## AUSGEWÄHLTER AUSZUG:
-=-=-=-=-

V. Mit Zwischenentscheidung vom 22. Januar 1988 hat die Einspruchsabteilung festgestellt, daß der Aufrechterhaltung des Patents mit den Unterlagen der Mitteilung gemäß Regel 58 (4) EPÜ vom 28. Juli 1987 Einspruchsgründe nach Artikel 100 EPÜ nicht entgegenstünden.
VI. Gegen die Zwischenentscheidung hat die BeschwerdeführerinI am 11. März 1988 unter gleichzeitiger Bezahlung der Gebühr Beschwerde eingelegt und diese mit Schreiben vom 17. April 1988, eingegangen am 20. Mai 1988, begründet.
Die Beschwerdeführerin II hat am 22. März 1988 gegen vorgenannte Zwischenentscheidung der Einspruchsabteilung ebenfalls unter gleichzeitiger Bezahlung der Gebühr Beschwerde eingelegt und diese mit dem am 24. Mai 1988 eingegangenen Schreiben begründet.
Beide Beschwerdeführerinnen beantragen, die Zwischenentscheidung der Einspruchsabteilung aufzuheben und das nachgesuchte Patent zu widerrufen. Hilfsweise beantragen sie mündliche Verhandlung.
Zunächst nennen sie noch die Druckschriften
(D9) US-A-3 015 392
(D10) DE-C-639 537
(D11) FR-A-1 402 839 und
(D12) Aufbereitungs-Technik - Nr. 5/1964, S. 259, 269 und 270, "Neuentwicklungen von Feinprallmühlen" und führen zur Begründung ihrer Beschwerden die Beschwerdegründe nach Artikel 100 b) und 100 c) EPÜ an (Beschwerdeführerin II mit Eingabe vom 24. Mai 1988), sie stützen ihre Beschwerden vor allem aber auf Artikel 100 a) EPÜ und hier insbesondere auf Artikel 56 EPÜ.

-=-=-=-=-

## BEREITGESTELLTE ZEILEN:
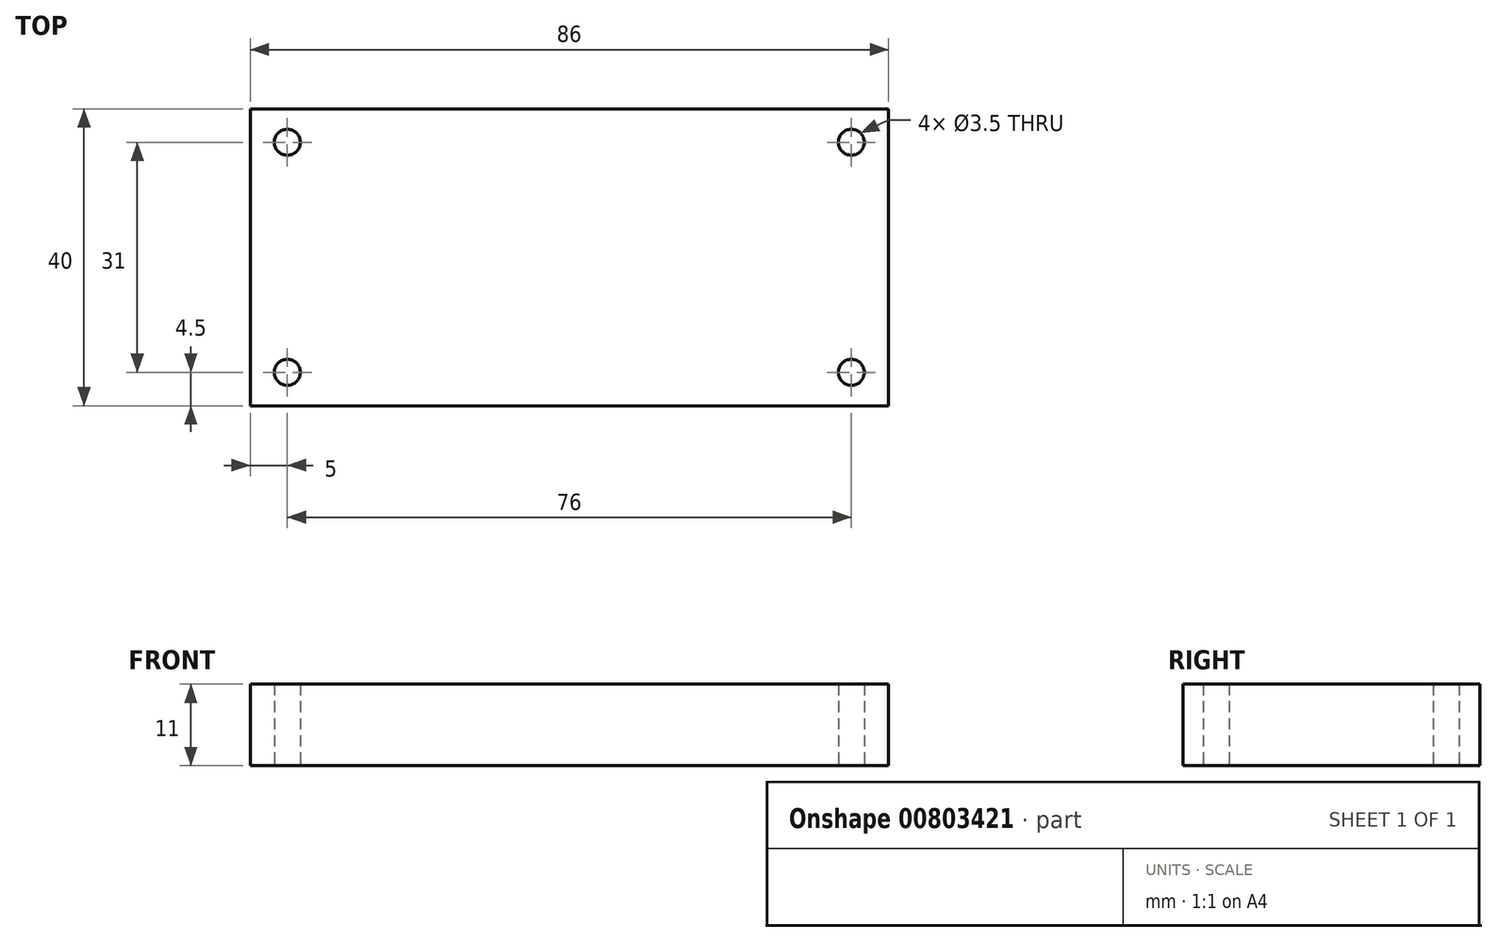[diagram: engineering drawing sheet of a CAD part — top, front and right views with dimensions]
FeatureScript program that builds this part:
annotation { "Feature Type Name" : "Feature", "Feature Type Description" : "" }
export const myFeature = defineFeature(function(context is Context, id is Id, definition is map)
    precondition{}
    {
        {
            var Q0;
            Q0=qCreatedBy(makeId("Top.planeOp"),FACE);
            var sketch = newSketch(context, id + "F0", { "sketchPlane" : qUnion([Q0])});
            skLineSegment(sketch, "E0.bottom", {"start": v(0, 40) * mm, "end": v(86, 40) * mm});
            skLineSegment(sketch, "E0.top", {"start": v(0, 0) * mm, "end": v(86, 0) * mm});
            skLineSegment(sketch, "E0.left", {"start": v(0, 40) * mm, "end": v(0, 0) * mm});
            skLineSegment(sketch, "E0.right", {"start": v(86, 40) * mm, "end": v(86, 0) * mm});
            skCircle(sketch, "E1", {"center": v(5, 35.5) * mm, "radius": 1.75 * mm});
            skCircle(sketch, "E2", {"center": v(5, 4.5) * mm, "radius": 1.75 * mm});
            skCircle(sketch, "E3", {"center": v(81, 4.5) * mm, "radius": 1.75 * mm});
            skCircle(sketch, "E4", {"center": v(81, 35.5) * mm, "radius": 1.75 * mm});
            skSolve(sketch);
        }
        {
            var Q0;
            Q0 = qSketchRegion(id + "F0", true);
            extrude(context, id + "F1", {"entities" : qUnion([Q0]), "depth" : 11 * mm, "offsetDistance" : 25 * mm});
        }
    });
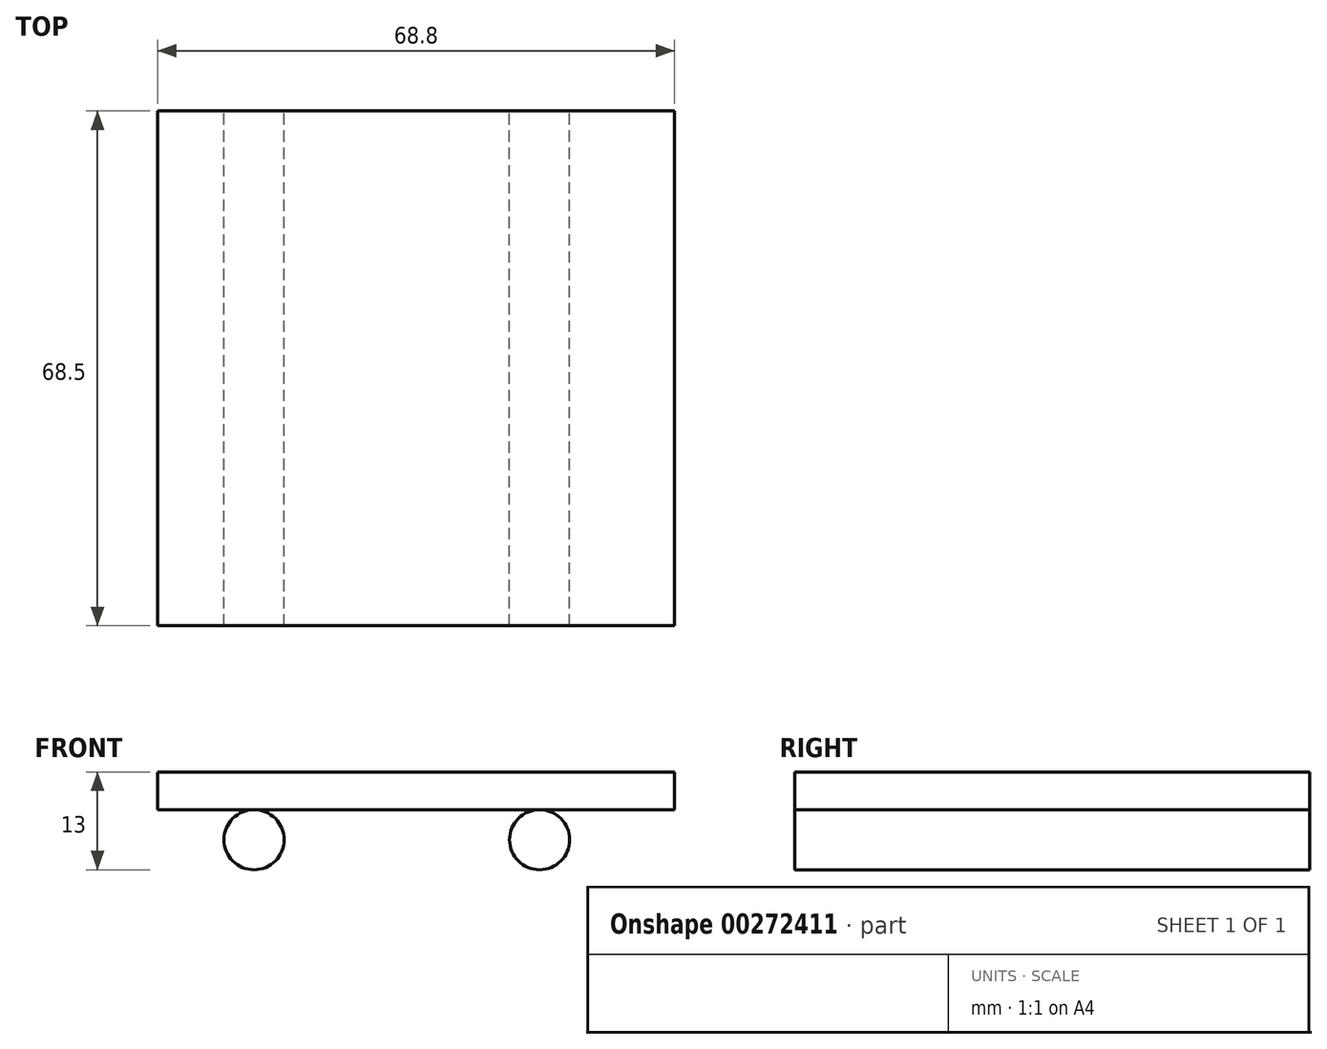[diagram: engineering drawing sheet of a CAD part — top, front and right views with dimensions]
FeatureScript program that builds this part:
annotation { "Feature Type Name" : "Feature", "Feature Type Description" : "" }
export const myFeature = defineFeature(function(context is Context, id is Id, definition is map)
    precondition{}
    {
        {
            var Q0;
            Q0=qCreatedBy(makeId("Front.planeOp"),FACE);
            var sketch = newSketch(context, id + "F0", { "sketchPlane" : qUnion([Q0])});
            skCircle(sketch, "E0", {"center": v(-33.48, 0) * mm, "radius": 4 * mm});
            skCircle(sketch, "E1", {"center": v(4.52, 0) * mm, "radius": 4 * mm});
            skLineSegment(sketch, "E2.bottom", {"start": v(22.5, 4) * mm, "end": v(-46.3, 4) * mm});
            skLineSegment(sketch, "E2.top", {"start": v(22.5, 9) * mm, "end": v(-46.3, 9) * mm});
            skLineSegment(sketch, "E2.left", {"start": v(22.5, 4) * mm, "end": v(22.5, 9) * mm});
            skLineSegment(sketch, "E2.right", {"start": v(-46.3, 4) * mm, "end": v(-46.3, 9) * mm});
            skPoint(sketch, "E2.middle", {"position": v(-11.9, 6.5) * mm});
            skSolve(sketch);
        }
        {
            var Q0;
            Q0 = qSketchRegion(id + "F0", true);
            extrude(context, id + "F1", {"entities" : qUnion([Q0]), "depth" : 68.5 * mm});
        }
    });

-=-=-=-=-

## WAS ZU TUN IST:
Gib aus dem ausgewählten Auszug alles von „V. Mit Zwischenentscheidung“ bis hinunter zu „EPÜ nicht entgegenstünden.“ wortgetreu wieder.

## ALS ANTWORT:
V. Mit Zwischenentscheidung vom 22. Januar 1988 hat die Einspruchsabteilung festgestellt, daß der Aufrechterhaltung des Patents mit den Unterlagen der Mitteilung gemäß Regel 58 (4) EPÜ vom 28. Juli 1987 Einspruchsgründe nach Artikel 100 EPÜ nicht entgegenstünden.